The person Mr. Trump chose to run the Environmental Protection Agency thought it was his duty to steal with both hands; protecting the environment was laughable. He resigned when even the president couldn’t take the daily exposure of his sleazeball maneuverings.

The crackpot he named to run the Department of the Interior — someone who couldn’t manage a hot dog stand, forget a federal department — was also slimed with scandals, and slunk away from his work rolling back protection of our ownership of public lands to aid oil, gas and coal conglomerates.

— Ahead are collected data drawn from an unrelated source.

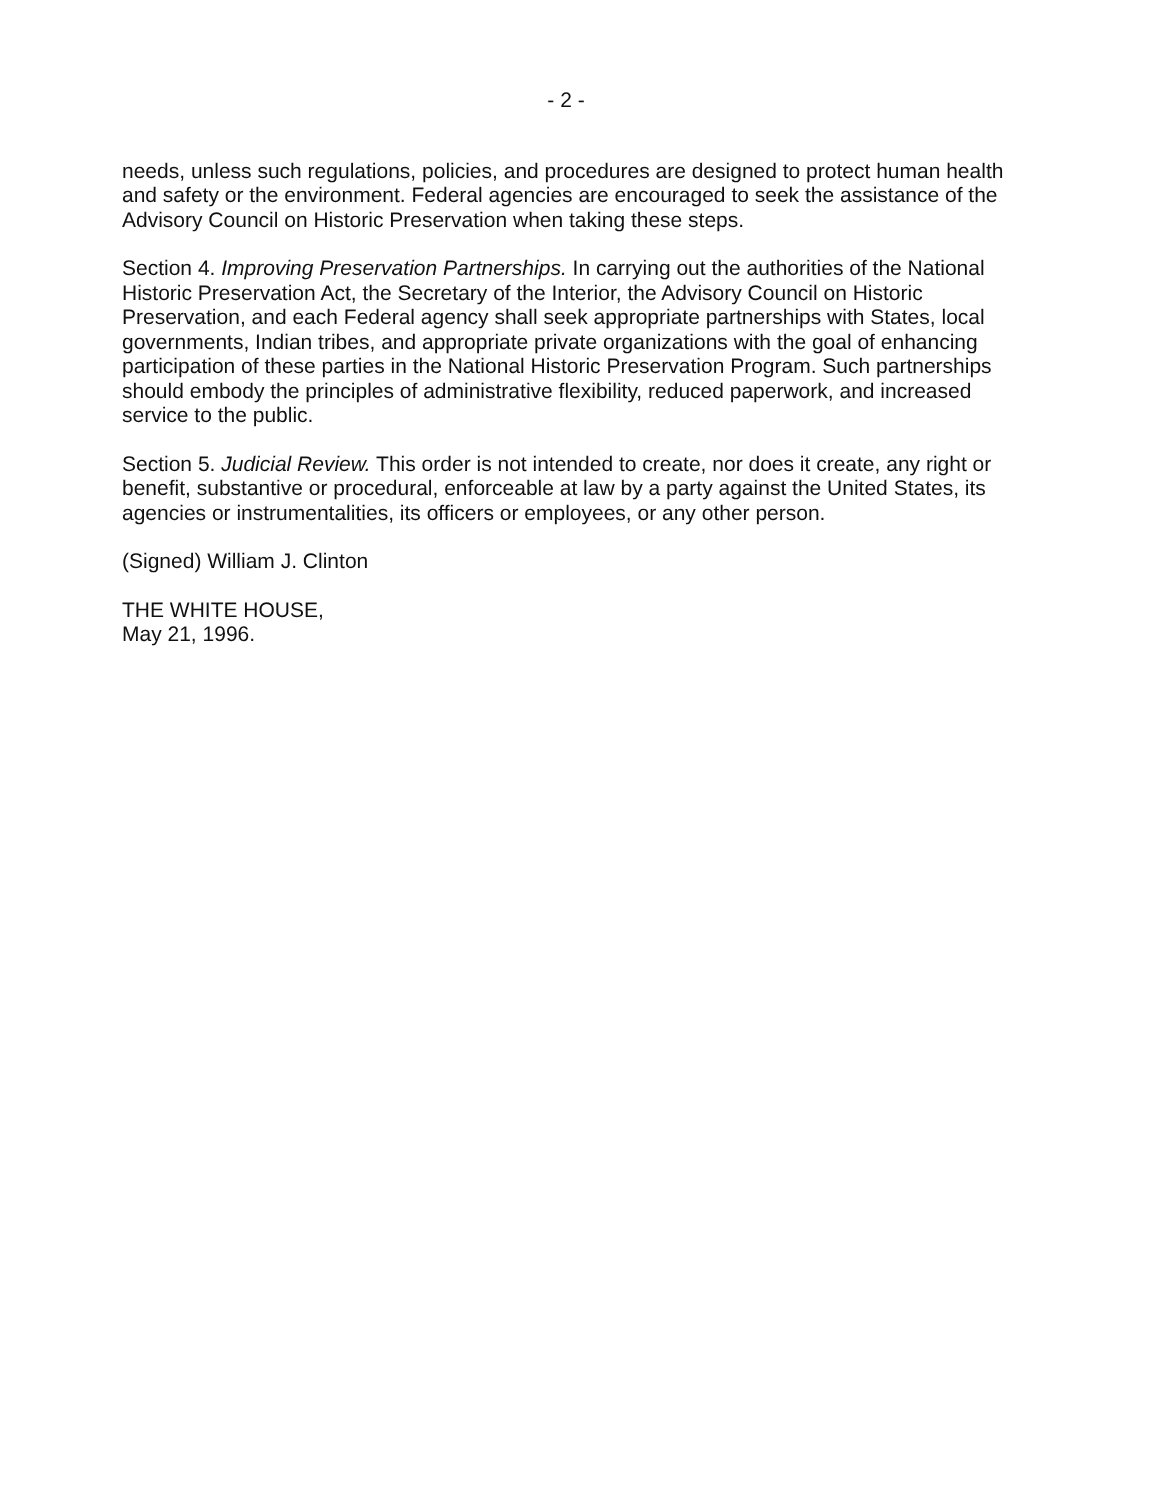- 2 -
needs, unless such regulations, policies, and procedures are designed to protect human health and safety or the environment. Federal agencies are encouraged to seek the assistance of the Advisory Council on Historic Preservation when taking these steps.
Section 4. Improving Preservation Partnerships. In carrying out the authorities of the National Historic Preservation Act, the Secretary of the Interior, the Advisory Council on Historic Preservation, and each Federal agency shall seek appropriate partnerships with States, local governments, Indian tribes, and appropriate private organizations with the goal of enhancing participation of these parties in the National Historic Preservation Program. Such partnerships should embody the principles of administrative flexibility, reduced paperwork, and increased service to the public.
Section 5. Judicial Review. This order is not intended to create, nor does it create, any right or benefit, substantive or procedural, enforceable at law by a party against the United States, its agencies or instrumentalities, its officers or employees, or any other person.
(Signed) William J. Clinton
THE WHITE HOUSE,
May 21, 1996.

The Trump administration scrapped the Clean Power Plan, which had a mandate to reduce carbon emissions from coal-burning plants, and detonated other regulations that would begin reclaiming clean air and water for Americans.

Global warming, according to Mr. Trump and the grim crew of millionaires and billionaires who have his ear, is a hoax. Last November, Mr. Trump said he didn’t believe in human responsibility for climate change after his administration’s National Climate Assessment reported the opposite. Shown a copy of the report, the president dismissed it out of hand, saying he hadn’t read it.

With severe blizzards in the Midwest this week — the frequency of extremely harsh weather is in itself a sign of human-made climate change — Mr. Trump asked for “global warming to come back fast.”

With all the outrages inflicted on the country by Mr. Trump and his band of merry men, from lining pockets at our expense to an assault on institutions, perhaps the systematic war against the environment will be the president’s most lasting legacy.

The president’s policies hurt everyone, including young Islanders, who will have to tell their grandchildren that, believe it or not, there were once beautiful beaches, right here.